Description of the task
Swap "fans" for "viewers" everywhere it appears in the records below, and write out all their text again with nothing else changed. Leave the pictures out.
Start of Material for the task
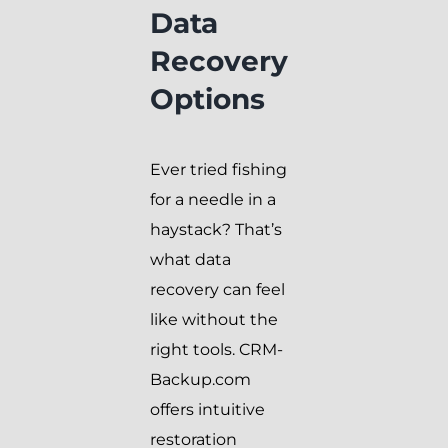
Data
Recovery
Options
Ever tried fishing
for a needle in a
haystack? That’s
what data
recovery can feel
like without the
right tools. CRM-
Backup.com
offers intuitive
restoration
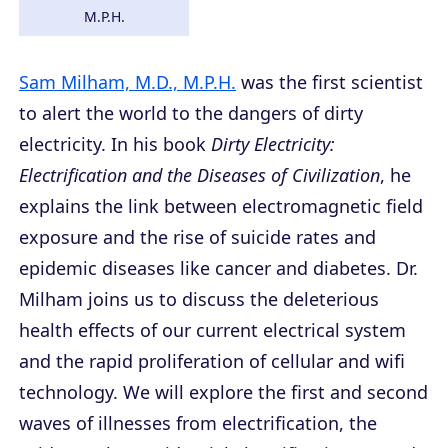
M.P.H.
Sam Milham, M.D., M.P.H.
was the first scientist
to alert the world to the dangers of dirty
electricity. In his book
Dirty Electricity:
Electrification and the Diseases of Civilization
, he
explains the link between electromagnetic field
exposure and the rise of suicide rates and
epidemic diseases like cancer and diabetes. Dr.
Milham joins us to discuss the deleterious
health effects of our current electrical system
and the rapid proliferation of cellular and wifi
technology. We will explore the first and second
waves of illnesses from electrification, the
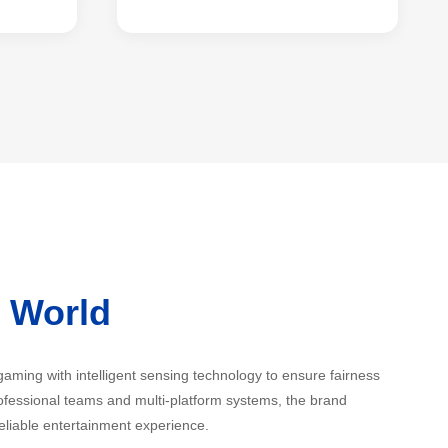
i World
 gaming with intelligent sensing technology to ensure fairness
fessional teams and multi-platform systems, the brand
eliable entertainment experience.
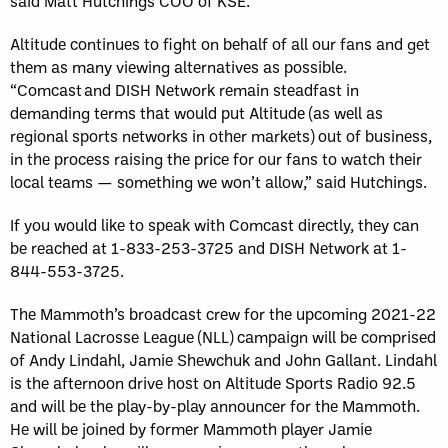
said Matt Hutchings COO of KSE.
Altitude continues to fight on behalf of all our fans and get
them as many viewing alternatives as possible.
“Comcast and DISH Network remain steadfast in
demanding terms that would put Altitude (as well as
regional sports networks in other markets) out of business,
in the process raising the price for our fans to watch their
local teams — something we won’t allow,” said Hutchings.
If you would like to speak with Comcast directly, they can
be reached at 1-833-253-3725 and DISH Network at 1-
844-553-3725.
The Mammoth’s broadcast crew for the upcoming 2021-22
National Lacrosse League (NLL) campaign will be comprised
of Andy Lindahl, Jamie Shewchuk and John Gallant. Lindahl
is the afternoon drive host on Altitude Sports Radio 92.5
and will be the play-by-play announcer for the Mammoth.
He will be joined by former Mammoth player Jamie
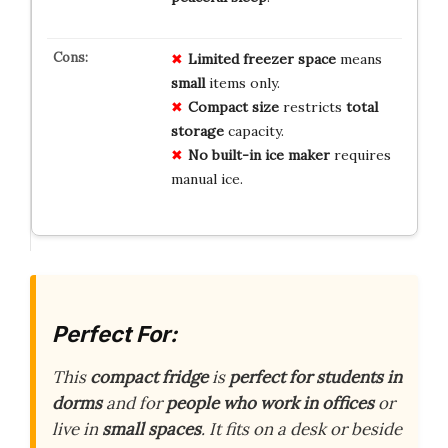
Limited freezer space
means
small
items only.
Compact size
restricts
total
storage
capacity.
No built-in ice maker
requires
manual ice.
Perfect For:
This
compact fridge
is
perfect for students in
dorms
and for
people who work in offices
or
live in
small spaces
. It fits on a desk or beside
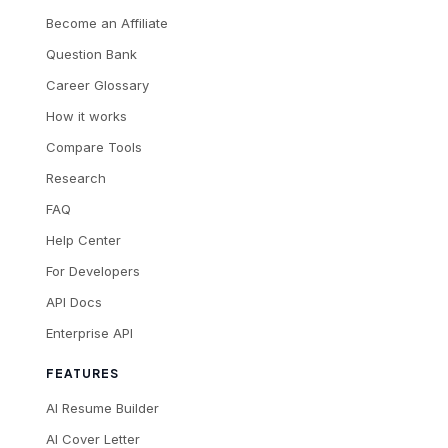
Become an Affiliate
Question Bank
Career Glossary
How it works
Compare Tools
Research
FAQ
Help Center
For Developers
API Docs
Enterprise API
FEATURES
AI Resume Builder
AI Cover Letter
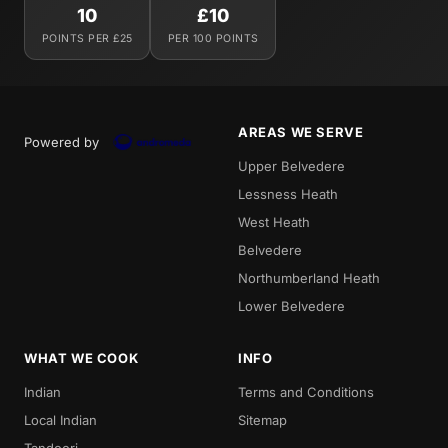
10
£10
POINTS PER £25
PER 100 POINTS
AREAS WE SERVE
Powered by
Upper Belvedere
Lessness Heath
West Heath
Belvedere
Northumberland Heath
Lower Belvedere
WHAT WE COOK
INFO
Indian
Terms and Conditions
Local Indian
Sitemap
Tandoori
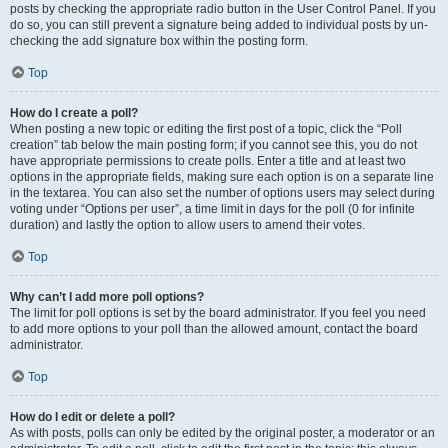
posts by checking the appropriate radio button in the User Control Panel. If you
do so, you can still prevent a signature being added to individual posts by un-
checking the add signature box within the posting form.
Top
How do I create a poll?
When posting a new topic or editing the first post of a topic, click the “Poll
creation” tab below the main posting form; if you cannot see this, you do not
have appropriate permissions to create polls. Enter a title and at least two
options in the appropriate fields, making sure each option is on a separate line
in the textarea. You can also set the number of options users may select during
voting under “Options per user”, a time limit in days for the poll (0 for infinite
duration) and lastly the option to allow users to amend their votes.
Top
Why can’t I add more poll options?
The limit for poll options is set by the board administrator. If you feel you need
to add more options to your poll than the allowed amount, contact the board
administrator.
Top
How do I edit or delete a poll?
As with posts, polls can only be edited by the original poster, a moderator or an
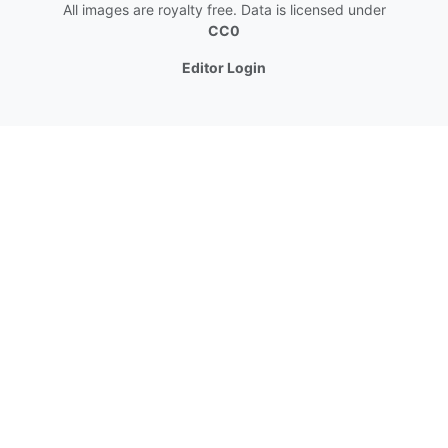
All images are royalty free. Data is licensed under
CC0
Editor Login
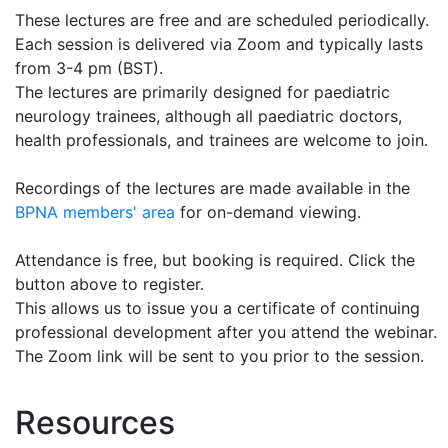
These lectures are free and are scheduled periodically.
Each session is delivered via Zoom and typically lasts
from 3-4 pm (BST).
The lectures are primarily designed for paediatric
neurology trainees, although all paediatric doctors,
health professionals, and trainees are welcome to join.
Recordings of the lectures are made available in the
BPNA members' area
for on-demand viewing.
Attendance is free, but booking is required. Click the
button above to register.
This allows us to issue you a certificate of continuing
professional development after you attend the webinar.
The Zoom link will be sent to you prior to the session.
Resources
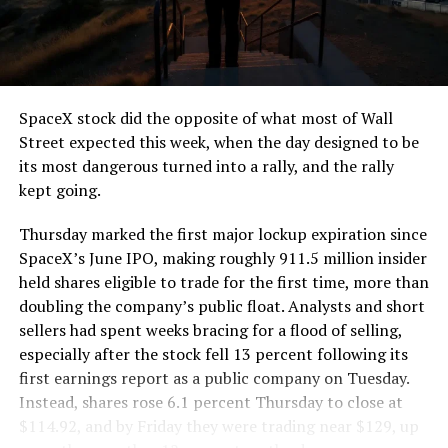
the load of a full cement mixer, and Liner Truck 3 hauls
that weight repeatedly between the surface staging area
and wherever the Prufrock machine happens to be
cutting.
SpaceX stock did the opposite of what most of Wall
The Boring Company said Liner Truck 3 is piloted
Street expected this week, when the day designed to be
remotely out of its Global Operations Control Center in
its most dangerous turned into a rally, and the rally
Texas, extending the Zero-People-In-Tunnel approach
kept going.
the company has spent years building toward. An earlier
version of a ZPIT liner truck was already tested at the
Thursday marked the first major lockup expiration since
company’s Bastrop, Texas research tunnels, and a
SpaceX’s June IPO, making roughly 911.5 million insider
factory tour released last month showed an employee
held shares eligible to trade for the first time, more than
flying a fully loaded liner truck with a PlayStation
doubling the company’s public float. Analysts and short
controller. Liner Truck 3 looks like the production
sellers had spent weeks bracing for a flood of selling,
version of that same idea, cleaned up and pushed into
especially after the stock fell 13 percent following its
daily use.
first earnings report as a public company on Tuesday.
Instead, shares rose 6.1 percent Thursday to close at
The timing lines up with a company digging in more
$114.92, and by Friday they were trading near $129, up
places than it ever has before. The Boring Company now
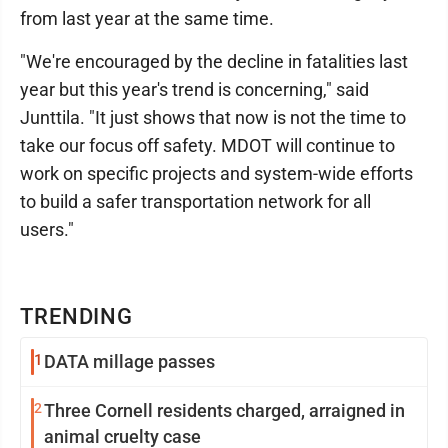
from last year at the same time.
"We're encouraged by the decline in fatalities last
year but this year's trend is concerning," said
Junttila. "It just shows that now is not the time to
take our focus off safety. MDOT will continue to
work on specific projects and system-wide efforts
to build a safer transportation network for all
users."
TRENDING
1
DATA millage passes
2
Three Cornell residents charged, arraigned in
animal cruelty case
End of Material for the task
Worked solution
Data
Recovery
Options
Ever tried fishing
for a needle in a
haystack? That’s
what data
recovery can feel
like without the
right tools. CRM-
Backup.com
offers intuitive
restoration
M.P.H.
Sam Milham, M.D., M.P.H.
was the first scientist
to alert the world to the dangers of dirty
electricity. In his book
Dirty Electricity:
Electrification and the Diseases of Civilization
, he
explains the link between electromagnetic field
exposure and the rise of suicide rates and
epidemic diseases like cancer and diabetes. Dr.
Milham joins us to discuss the deleterious
health effects of our current electrical system
and the rapid proliferation of cellular and wifi
technology. We will explore the first and second
waves of illnesses from electrification, the
i World
 gaming with intelligent sensing technology to ensure fairness
fessional teams and multi-platform systems, the brand
eliable entertainment experience.
said Matt Hutchings COO of KSE.
Altitude continues to fight on behalf of all our viewers and get
them as many viewing alternatives as possible.
“Comcast and DISH Network remain steadfast in
demanding terms that would put Altitude (as well as
regional sports networks in other markets) out of business,
in the process raising the price for our viewers to watch their
local teams — something we won’t allow,” said Hutchings.
If you would like to speak with Comcast directly, they can
be reached at 1-833-253-3725 and DISH Network at 1-
844-553-3725.
The Mammoth’s broadcast crew for the upcoming 2021-22
National Lacrosse League (NLL) campaign will be comprised
of Andy Lindahl, Jamie Shewchuk and John Gallant. Lindahl
is the afternoon drive host on Altitude Sports Radio 92.5
and will be the play-by-play announcer for the Mammoth.
He will be joined by former Mammoth player Jamie
Limited freezer space
means
small
items only.
Compact size
restricts
total
storage
capacity.
No built-in ice maker
requires
manual ice.
Perfect For:
This
compact fridge
is
perfect for students in
dorms
and for
people who work in offices
or
live in
small spaces
. It fits on a desk or beside
Become an Affiliate
Question Bank
Career Glossary
How it works
Compare Tools
Research
FAQ
Help Center
For Developers
API Docs
Enterprise API
FEATURES
AI Resume Builder
AI Cover Letter
10
£10
POINTS PER £25
PER 100 POINTS
AREAS WE SERVE
Powered by
Upper Belvedere
Lessness Heath
West Heath
Belvedere
Northumberland Heath
Lower Belvedere
WHAT WE COOK
INFO
Indian
Terms and Conditions
Local Indian
Sitemap
Tandoori
posts by checking the appropriate radio button in the User Control Panel. If you
do so, you can still prevent a signature being added to individual posts by un-
checking the add signature box within the posting form.
Top
How do I create a poll?
When posting a new topic or editing the first post of a topic, click the “Poll
creation” tab below the main posting form; if you cannot see this, you do not
have appropriate permissions to create polls. Enter a title and at least two
options in the appropriate fields, making sure each option is on a separate line
in the textarea. You can also set the number of options users may select during
voting under “Options per user”, a time limit in days for the poll (0 for infinite
duration) and lastly the option to allow users to amend their votes.
Top
Why can’t I add more poll options?
The limit for poll options is set by the board administrator. If you feel you need
to add more options to your poll than the allowed amount, contact the board
administrator.
Top
How do I edit or delete a poll?
As with posts, polls can only be edited by the original poster, a moderator or an
All images are royalty free. Data is licensed under
CC0
Editor Login
These lectures are free and are scheduled periodically.
Each session is delivered via Zoom and typically lasts
from 3-4 pm (BST).
The lectures are primarily designed for paediatric
neurology trainees, although all paediatric doctors,
health professionals, and trainees are welcome to join.
Recordings of the lectures are made available in the
BPNA members' area
for on-demand viewing.
Attendance is free, but booking is required. Click the
button above to register.
This allows us to issue you a certificate of continuing
professional development after you attend the webinar.
The Zoom link will be sent to you prior to the session.
Resources
the load of a full cement mixer, and Liner Truck 3 hauls
that weight repeatedly between the surface staging area
and wherever the Prufrock machine happens to be
cutting.
SpaceX stock did the opposite of what most of Wall
The Boring Company said Liner Truck 3 is piloted
Street expected this week, when the day designed to be
remotely out of its Global Operations Control Center in
its most dangerous turned into a rally, and the rally
Texas, extending the Zero-People-In-Tunnel approach
kept going.
the company has spent years building toward. An earlier
version of a ZPIT liner truck was already tested at the
Thursday marked the first major lockup expiration since
company’s Bastrop, Texas research tunnels, and a
SpaceX’s June IPO, making roughly 911.5 million insider
factory tour released last month showed an employee
held shares eligible to trade for the first time, more than
flying a fully loaded liner truck with a PlayStation
doubling the company’s public float. Analysts and short
controller. Liner Truck 3 looks like the production
sellers had spent weeks bracing for a flood of selling,
version of that same idea, cleaned up and pushed into
especially after the stock fell 13 percent following its
daily use.
first earnings report as a public company on Tuesday.
Instead, shares rose 6.1 percent Thursday to close at
The timing lines up with a company digging in more
$114.92, and by Friday they were trading near $129, up
places than it ever has before. The Boring Company now
from last year at the same time.
"We're encouraged by the decline in fatalities last
year but this year's trend is concerning," said
Junttila. "It just shows that now is not the time to
take our focus off safety. MDOT will continue to
work on specific projects and system-wide efforts
to build a safer transportation network for all
users."
TRENDING
1
DATA millage passes
2
Three Cornell residents charged, arraigned in
animal cruelty case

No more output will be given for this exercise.